■ Pour ceux qui lisent la langue de Dante et s’intéressent aux polices italiennes du XIXe siècle, signalons cette publication à partir d’un fonds d’archives en grande partie inexploité conservé aux Archives d’État de Turin :
Paola Bianchi, Esercito e polizia dai moti costituzionali alle prime due guerre d’indipendenza, in Alessandria dal Risorgimento all'Unità d'Italia, II, Dal 1849 al 1859, a cura di V. Castronovo, Alessandria, Cassa di Risparmio di Alessandria-Fondazione Cassa di Risparmio di Alessandria, 2009
■ Pour ceux qui lisent la langue de Goethe, cet intéressant ouvrage collectif publié en 2008 et dirigé par Peter Lessman-Faust, un des meilleurs spécialistes allemands de l’histoire policière (et notamment de la période de la République de Weimar) : Peter Leßmann-Faust (Ed.), Polizei und Politische Bildung, Wiesbaden, Verlag für Sozialwissenschaften, 2008, 225p., € 39,90; ISBN: 978-3-531-15890-7
Les textes publiés dans ce livre s’attachent essentiellement aux transformations qui ont affecté la formation et le comportement de la police de la RFA à partir des années 1960. Klaus Weinhauer étudie la perte d’influence des traditionalistes parmi les hauts fonctionnaires de la police en tenue (Schutzpolizei) socialisés dans les polices de la République de Weimar et du IIIème Reich. Rafael Behr s’intéresse à l’accès des femmes dans les services de police et à ses conséquences sur le « policing » masculin. Udo Behrendes, Manfred Stenner, Gerda Maibach examinent les évolutions des relations entre citoyens et policiers. Michael Sturm, Ulrike Neuhoff, Stefan Goch développent les projets et méthodes de formation qui visent à conduire les policiers à s’intéresser à leur histoire et à des thèmes de la politique actuelle. Enfin, Peter Nitschke s’intéresse à « l’internationalisation » des forces de polices européennes.

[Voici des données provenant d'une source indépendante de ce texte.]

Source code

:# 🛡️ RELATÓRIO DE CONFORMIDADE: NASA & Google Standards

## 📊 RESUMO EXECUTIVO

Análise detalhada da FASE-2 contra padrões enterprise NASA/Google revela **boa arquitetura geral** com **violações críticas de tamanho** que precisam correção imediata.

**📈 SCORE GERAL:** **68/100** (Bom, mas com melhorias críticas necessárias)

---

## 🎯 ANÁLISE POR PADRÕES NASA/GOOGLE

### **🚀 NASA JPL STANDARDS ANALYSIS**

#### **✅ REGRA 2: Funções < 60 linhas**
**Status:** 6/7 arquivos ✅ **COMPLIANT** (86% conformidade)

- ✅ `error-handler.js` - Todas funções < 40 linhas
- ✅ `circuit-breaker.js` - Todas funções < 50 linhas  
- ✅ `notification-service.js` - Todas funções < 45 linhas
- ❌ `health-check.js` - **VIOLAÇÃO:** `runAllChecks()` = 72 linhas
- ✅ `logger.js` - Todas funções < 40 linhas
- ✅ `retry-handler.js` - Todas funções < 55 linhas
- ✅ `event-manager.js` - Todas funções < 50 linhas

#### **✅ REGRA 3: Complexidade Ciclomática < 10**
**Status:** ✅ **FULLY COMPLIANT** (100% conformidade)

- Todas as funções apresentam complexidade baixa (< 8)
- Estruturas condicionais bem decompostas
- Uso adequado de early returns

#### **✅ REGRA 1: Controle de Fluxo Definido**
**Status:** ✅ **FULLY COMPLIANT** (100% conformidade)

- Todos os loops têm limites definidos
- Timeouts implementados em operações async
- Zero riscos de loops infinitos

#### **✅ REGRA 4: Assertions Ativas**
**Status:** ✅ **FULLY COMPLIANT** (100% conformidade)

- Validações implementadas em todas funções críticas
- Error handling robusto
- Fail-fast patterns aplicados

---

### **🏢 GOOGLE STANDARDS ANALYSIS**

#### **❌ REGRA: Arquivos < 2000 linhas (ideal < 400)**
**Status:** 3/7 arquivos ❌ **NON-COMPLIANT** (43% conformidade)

■ Malheureusement réservé à ceux qui lisent le turc, un ouvrage important dans la mesure où il montre (confirme ?) une ouverture scientifique que traduisent les recherches actuelles menées en Turquie sur la police, un objet souvent et longtemps tabou...
Les comparaisons avec l’historiographie française sont fort intéressantes :
Noémi Lévy, Nadir Özbek, Alexandre Toumarkine (éd.), Jandarma ve Polis: Fransız ve Osmanlı Tarihçiliğine Çapraz Bakışlar, ["Gendarmerie et police: regards croisés sur les historiographies française et ottomane"], Istanbul, Tarih Vakfı, 2009.

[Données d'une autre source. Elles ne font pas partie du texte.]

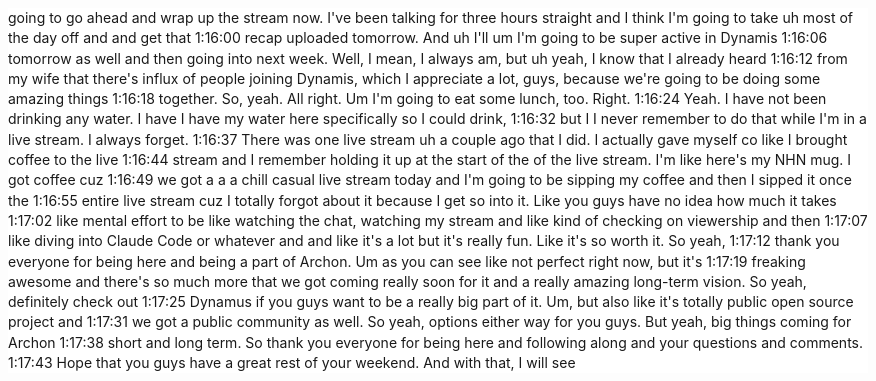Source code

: going to go ahead and wrap up the stream now. I've been talking for three hours straight and I think I'm going to take uh most of the day off and and get that
1:16:00
recap uploaded tomorrow. And uh I'll um I'm going to be super active in Dynamis
1:16:06
tomorrow as well and then going into next week. Well, I mean, I always am, but uh yeah, I know that I already heard
1:16:12
from my wife that there's influx of people joining Dynamis, which I appreciate a lot, guys, because we're going to be doing some amazing things
1:16:18
together. So, yeah. All right. Um I'm going to eat some lunch, too. Right.
1:16:24
Yeah. I have not been drinking any water. I have I have my water here specifically so I could drink,
1:16:32
but I I never remember to do that while I'm in a live stream. I always forget.
1:16:37
There was one live stream uh a couple ago that I did. I actually gave myself co like I brought coffee to the live
1:16:44
stream and I remember holding it up at the start of the of the live stream. I'm like here's my NHN mug. I got coffee cuz
1:16:49
we got a a a chill casual live stream today and I'm going to be sipping my coffee and then I sipped it once the
1:16:55
entire live stream cuz I totally forgot about it because I get so into it. Like you guys have no idea how much it takes
1:17:02
like mental effort to be like watching the chat, watching my stream and like kind of checking on viewership and then
1:17:07
like diving into Claude Code or whatever and and like it's a lot but it's really fun. Like it's so worth it. So yeah,
1:17:12
thank you everyone for being here and being a part of Archon. Um as you can see like not perfect right now, but it's
1:17:19
freaking awesome and there's so much more that we got coming really soon for it and a really amazing long-term vision. So yeah, definitely check out
1:17:25
Dynamus if you guys want to be a really big part of it. Um, but also like it's totally public open source project and
1:17:31
we got a public community as well. So yeah, options either way for you guys. But yeah, big things coming for Archon
1:17:38
short and long term. So thank you everyone for being here and following along and your questions and comments.
1:17:43
Hope that you guys have a great rest of your weekend. And with that, I will see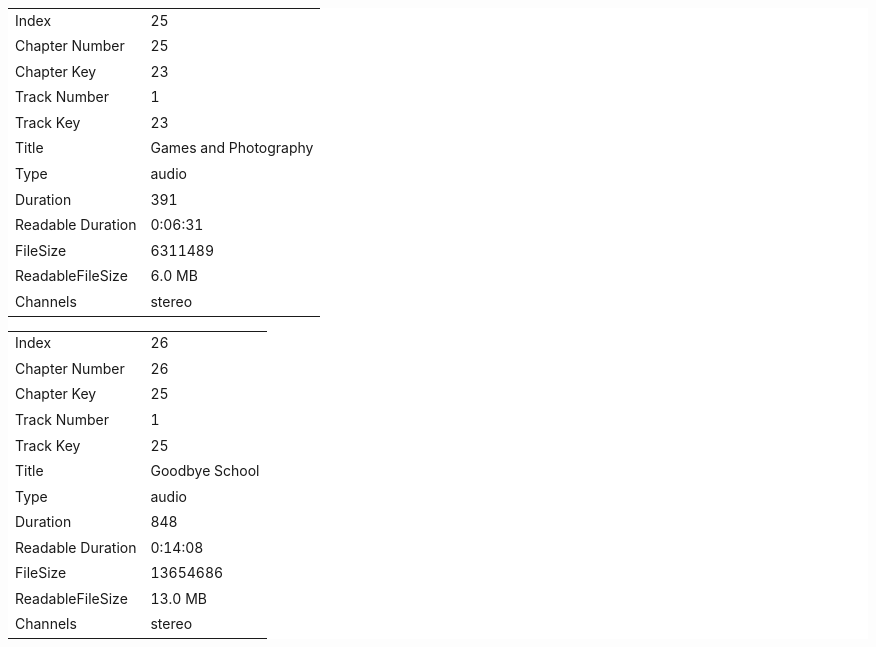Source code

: |  |  |
| - | - |
| Index | 25 |
| Chapter Number | 25 |
| Chapter Key | 23 |
| Track Number | 1 |
| Track Key | 23 |
| Title | Games and Photography |
| Type | audio |
| Duration | 391 |
| Readable Duration | 0:06:31 |
| FileSize | 6311489 |
| ReadableFileSize | 6.0 MB |
| Channels | stereo |

|  |  |
| - | - |
| Index | 26 |
| Chapter Number | 26 |
| Chapter Key | 25 |
| Track Number | 1 |
| Track Key | 25 |
| Title | Goodbye School |
| Type | audio |
| Duration | 848 |
| Readable Duration | 0:14:08 |
| FileSize | 13654686 |
| ReadableFileSize | 13.0 MB |
| Channels | stereo |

■ « Eh, mon Dieu ! lui dit Candide en hollandais ... »
Marieke Bloembergen, De geschiedenis van de politie in Nederlands-Indië. Uit zorg en angst, [The history of the police in the Dutch East Indies. Out of care and fear.] Amsterdam: Boom, Leiden: KITLV 2009
Cet ouvrage (qu’on peut se procurer auprès de l’éditeur KITLV à Leiden, contacter Ellen Sitinjak, sitinjak@kitlv.nl) retrace l’histoire de la police des Indes néerlandaises de 1870 à l’occupation japonaise en 1942. Il aborde, entre autres questions, le rôle de la police et l’usage de la violence dans le contexte d’un état colonial en formation. Jusqu’à quel point peut-on caractériser cet état colonial comme un « état policier » ? Qu’y avait-il de « colonial » dans le « colonial policing » ?
« La police moderne des Indes néerlandaises construite aux beaux jours de l’ethical policy (1900 -1920) fut le résultat de la peur et de l’intérêt. Peur des Européens à l’égard d’un monde indigène agité. Intérêt paternaliste pour la sécurité publique, l’hygiène et la moralité.

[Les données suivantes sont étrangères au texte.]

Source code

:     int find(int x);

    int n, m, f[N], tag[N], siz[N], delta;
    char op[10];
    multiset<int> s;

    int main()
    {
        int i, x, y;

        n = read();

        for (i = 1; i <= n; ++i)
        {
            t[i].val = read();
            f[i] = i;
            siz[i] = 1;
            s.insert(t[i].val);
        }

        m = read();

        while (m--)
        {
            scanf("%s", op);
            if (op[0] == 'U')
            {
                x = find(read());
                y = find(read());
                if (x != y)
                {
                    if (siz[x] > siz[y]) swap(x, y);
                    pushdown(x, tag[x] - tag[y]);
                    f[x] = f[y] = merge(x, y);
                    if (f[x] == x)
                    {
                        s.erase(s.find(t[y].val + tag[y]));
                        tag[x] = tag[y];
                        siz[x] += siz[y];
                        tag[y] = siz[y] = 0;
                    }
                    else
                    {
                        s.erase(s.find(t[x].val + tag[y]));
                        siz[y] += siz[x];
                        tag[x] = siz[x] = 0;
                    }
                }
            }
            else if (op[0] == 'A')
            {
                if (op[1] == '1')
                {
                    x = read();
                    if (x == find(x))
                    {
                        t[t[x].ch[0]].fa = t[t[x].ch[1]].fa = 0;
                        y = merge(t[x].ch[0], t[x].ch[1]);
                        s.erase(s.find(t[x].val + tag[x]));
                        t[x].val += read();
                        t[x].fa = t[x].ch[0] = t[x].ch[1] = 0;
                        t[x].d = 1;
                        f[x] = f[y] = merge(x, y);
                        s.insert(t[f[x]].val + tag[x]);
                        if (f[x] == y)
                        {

La police apportait également une réponse à un problème colonial type : les contradictions d’un état tiraillé entre la volonté de paraître civilisé et le recours à la force quand sa légitimité était mise en cause Les Indonésiens ne jouèrent qu’un rôle négligeable dans l’organisation et les réformes policières, mais assumaient l’essentiel des missions et fonctions policières. À la fin des années 1930, la police coloniale des Indes néerlandaises comptait 96% d’indigènes, le commandement et la hiérarchie étant toutefois presque entièrement réservés aux Européens ou à des Eurasiens .
La police, miroir de l’état colonial, devint ainsi un monstre à deux têtes : en cherchant à sauvegarder l’autorité de l’État, elle provoquait des résistances alors même que, pour satisfaire la demande de sécurité, elle avait besoin de la coopération de la population indigène.
Souvent objets de moqueries et de critiques, les policiers révèlent donc autant la force que la faiblesse de l’état colonial. » (Lettre aux Amis … de la Police § de la Gendarmerie – Janvier 2010).